◆ KUTIPAN ◆
◇ ◇ ◇ ◇ ◇ ◇ ◇

Trubus.id—Indarto mengebunkan 300 pohon lengkeng itoh di lahan seluas 1,2 hektare (ha). Dari jumlah itu baru 80 pohon yang berumur 5 tahun dan sudah berbuah. Sementara sisanya belum berbuah karena baru berumur 2 tahun.
Dari setiap pohon yang berbuah, pekebun lengkeng asal Dusun Ngrenjah, Desa Sumberagung, Kecamatan Ngaringan, Kabupaten Grobogan, Provinsi Jawa Tengah, itu memanen 40—50 kg buah per musim. Total keseluruhan hasil panen 3,2—4 ton lengkeng per musim.

Di daerah itu bukan Indarto saja yang mengebunkan lengkeng, tetapi juga 47 pekebun lain yang membentuk Kelompok Tani Sumber Rejeki. Total luas lahan kepunyaan kelompok tani itu mencapai 60 ha. Sebanyak 48 pekebun memiliki 35 ha lahan dan 25 ha lagi kepunyaan Muhamad Puji Hendriyanto yang menerapkan konsep agrowisata.
Lahan 25 ha milik Hendri terdiri dari 16 ha milik keluarga dan 9 ha lahan sewaan. Hendri merupakan pelopor penanaman lengkeng di sana sejak 2010. Kali pertama Hendri menanam lengkeng di lahan 7 ha dengan populasi 2.100—2.450 pohon. Lengkeng itu mulai berbuah pada 2014.
Panen bergilir
Saat ini masing-masing pohon menghasilkan rata-rata 200 kg lengkeng per tahun. Jadi, total hasil panen mencapai 420—490 ton per tahun yang ludes terjual dalam waktu 3—4 bulan. Hendri menjual lengkeng kepada konsumen langsung karena menerapkan konsep agrowisata. Pengunjung kebun datang dari Jepara, Pati, Kudus, Kendal, Semarang, Blora, dan Sragen. Semua daerah itu berada di Provinsi Jawa Tengah. Para pengunjung biasanya membeli dengan harga Rp40.000 per kg.
Dengan harga jual itu, ia sukses meraup omzet Rp16,8 miliar—Rp19,6 miliar per musim panen. Pendapatan Hendri makin bertambah dari hasil penjualan tiket masuk agrowisata dan cendera mata. Harga tiket Rp30.000 per orang untuk dewasa dan Rp25.000 per orang untuk anak-anak.
Jadi, dari penjualan tiket dan cendera mata saja tambahan omzet mencapai lebih dari Rp400 juta per musim panen. Dengan pendapatan sebanyak itu, pantas Hendri memperluas area penanaman menjadi 25 ha dengan populasi sekitar 18.000 pohon.

◇ ◇ ◇ ◇ ◇ ◇ ◇

◆ DATA SUMBER ◆

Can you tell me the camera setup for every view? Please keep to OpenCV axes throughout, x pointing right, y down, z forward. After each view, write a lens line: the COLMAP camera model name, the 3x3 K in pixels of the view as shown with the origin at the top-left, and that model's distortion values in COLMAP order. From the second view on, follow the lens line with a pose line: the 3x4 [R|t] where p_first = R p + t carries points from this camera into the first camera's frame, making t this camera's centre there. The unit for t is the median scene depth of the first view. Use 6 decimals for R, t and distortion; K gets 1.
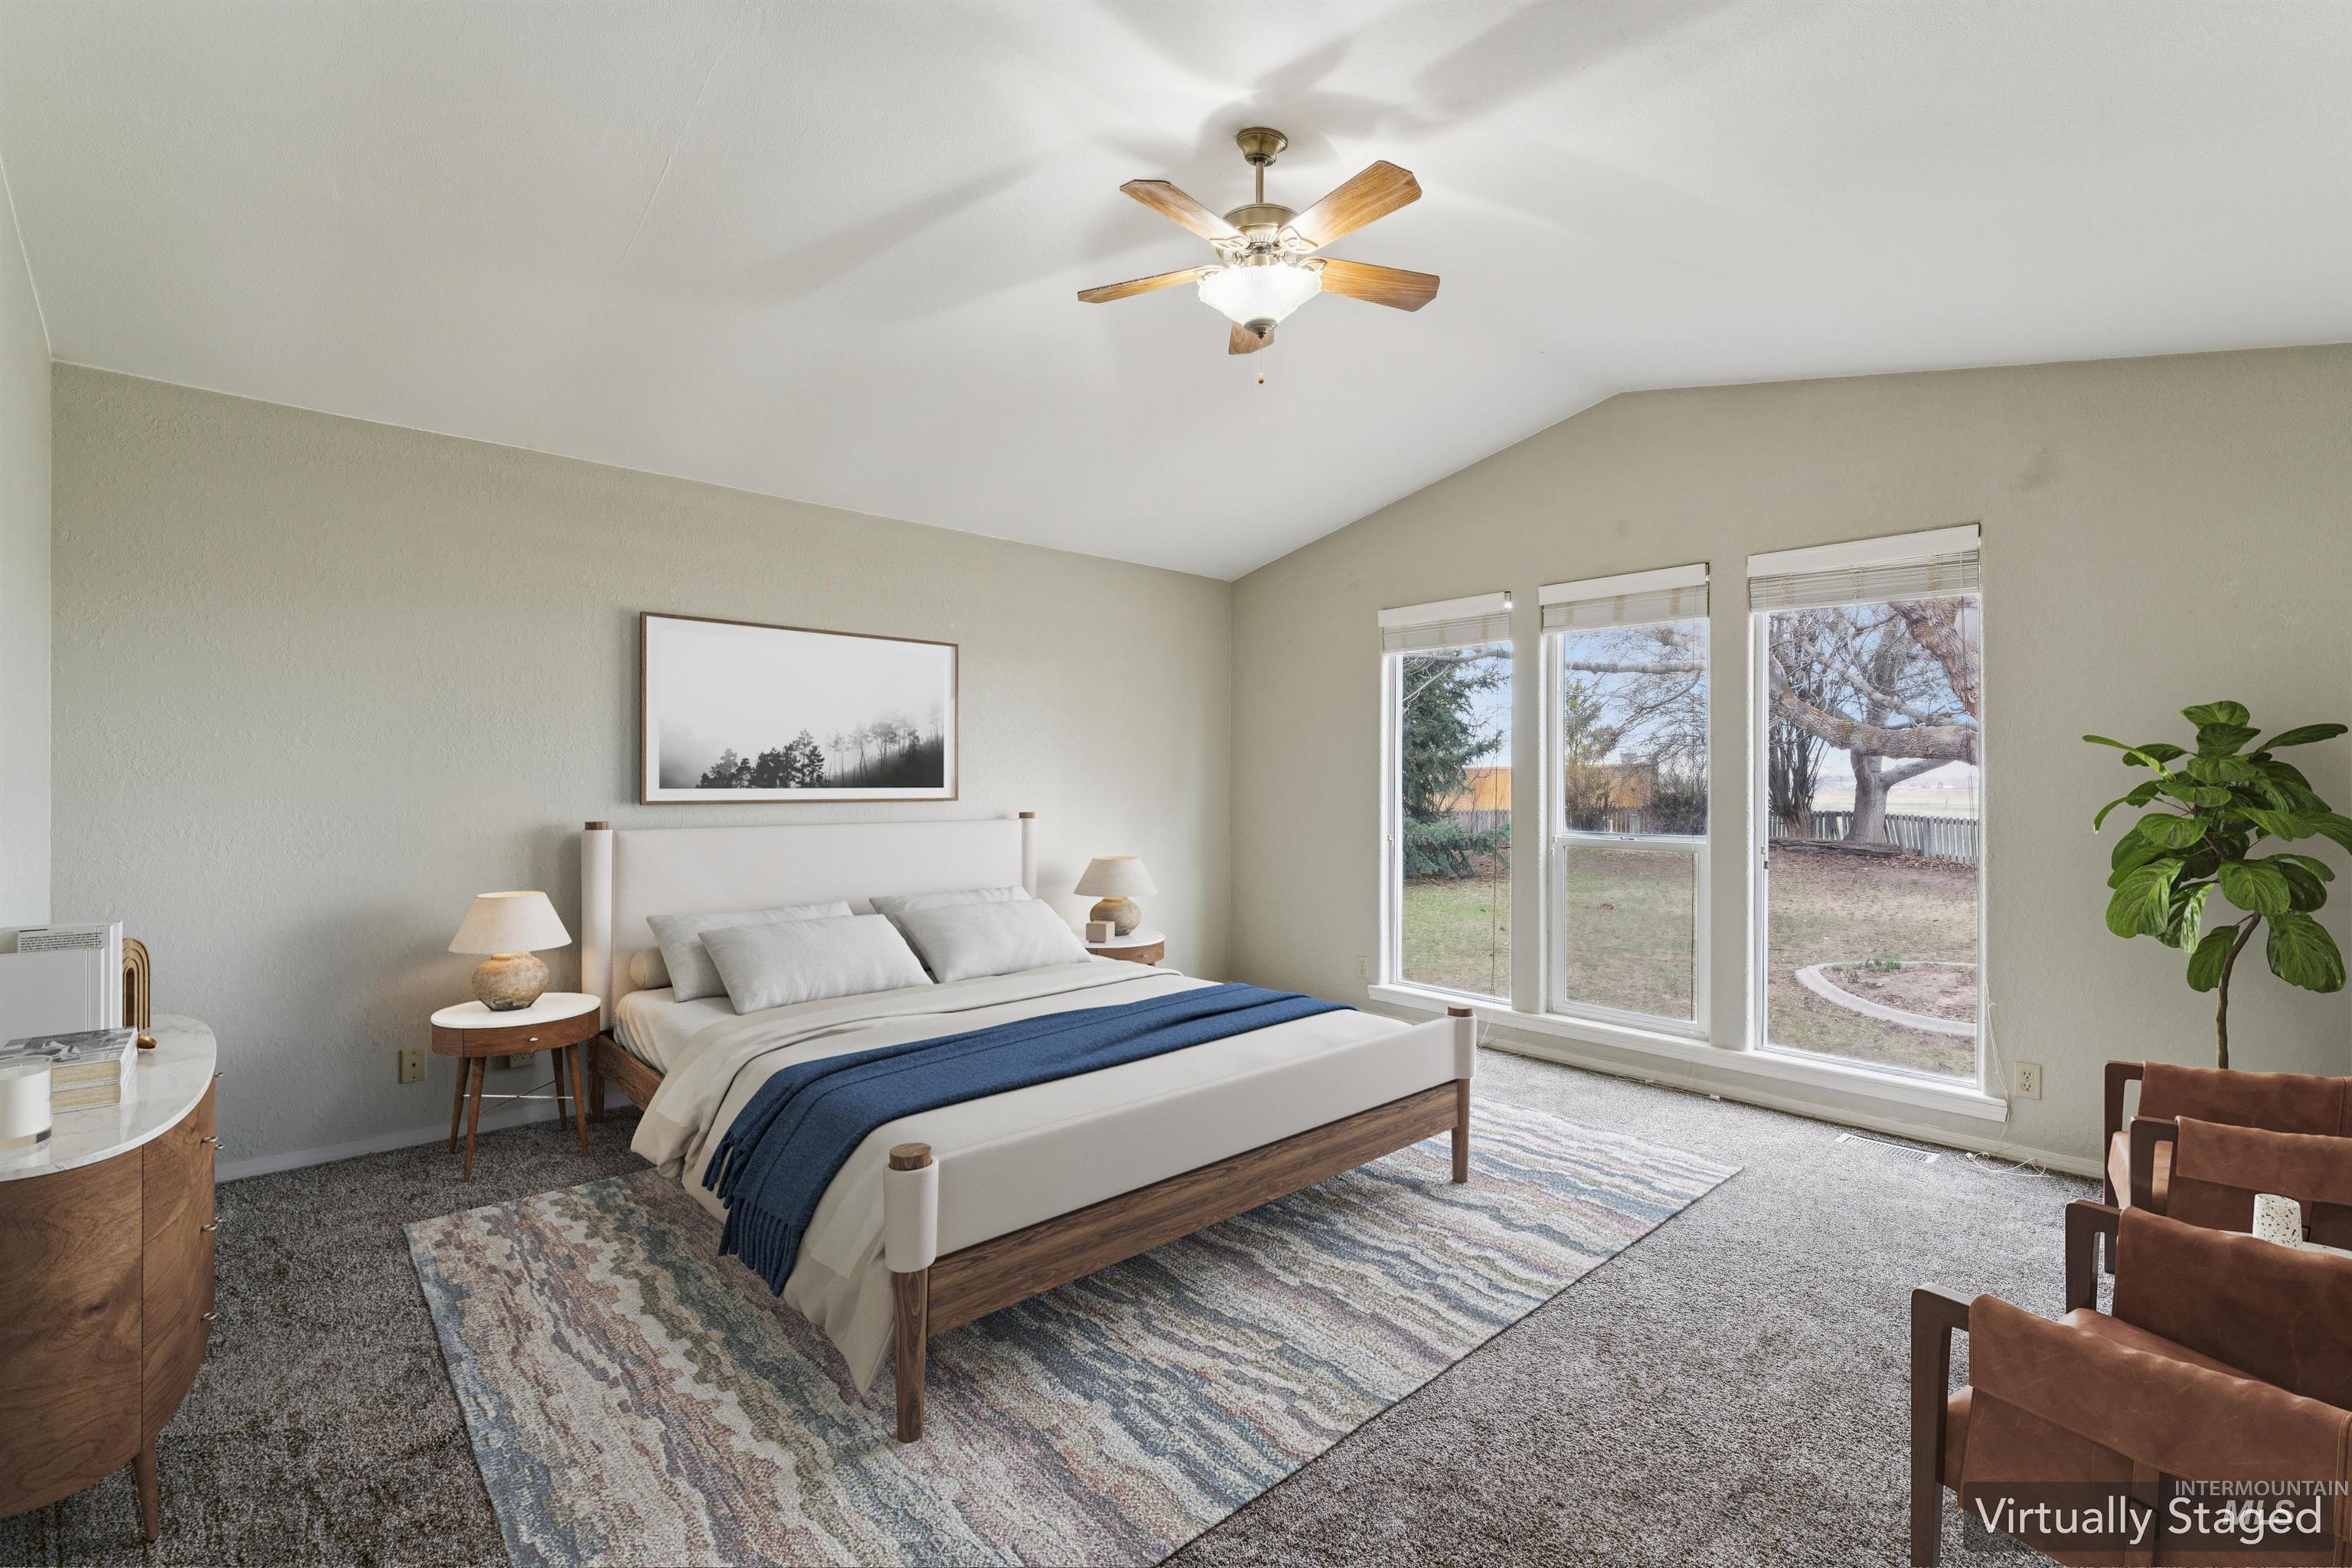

◇ ◇ ◇ ◇ ◇ ◇ ◇

◆ LATIHAN PENERAPAN ◆
A – Jawablah pertanyaan berikut berdasarkan teks tentang kebun lengkeng.
(i) Berapa luas lahan tempat Indarto mengebunkan 300 pohon lengkeng itoh?
(ii) Sejak tahun berapa Hendri menjadi pelopor penanaman lengkeng di sana?
(iii) Berapa harga tiket masuk agrowisata untuk anak-anak?
B – Tuliskan lanjutan teks tentang kebun lengkeng mulai dari bagian setelah kalimat terakhirnya.
Data di atas tidak diperlukan untuk mengerjakan latihan ini.

◆ JAWABAN LATIHAN ◆
A –
(i) 1,2 hektare (ha).
(ii) Sejak 2010.
(iii) Rp25.000 per orang.

B –
Dinas pertanian setempat pun langsung tertarik dengan kesuksesan Hendri menanam lengkeng. Padahal sebelumnya Hendri terkenal sebagai pekebun singkong. Dinas pertanian mengadakan program penanaman lengkeng pada 2016.
Mereka membagikan sekitar 8.000 bibit lengkeng. Masyarakat pun antusias dengan program itu karena melihat kesuksesan Hendri. Sejak itulah Indarto dan 15 pekebun lainnya menanam tanaman anggota famili Sapindaceae itu.
Saat itu masing-masing pekebun menanam rata-rata 80 pohon per orang. Pada 2021, dibentuklah Kelompok Tani Sumber Rejeki. Saat ini jumlah anggota kelompok tani bertambah menjadi 48 orang dengan jumlah kepemilikan pohon 100—300 pohon per orang. Mereka menggunakan perangsang buah untuk membuahkan 180 pohon lengkeng setiap bulan.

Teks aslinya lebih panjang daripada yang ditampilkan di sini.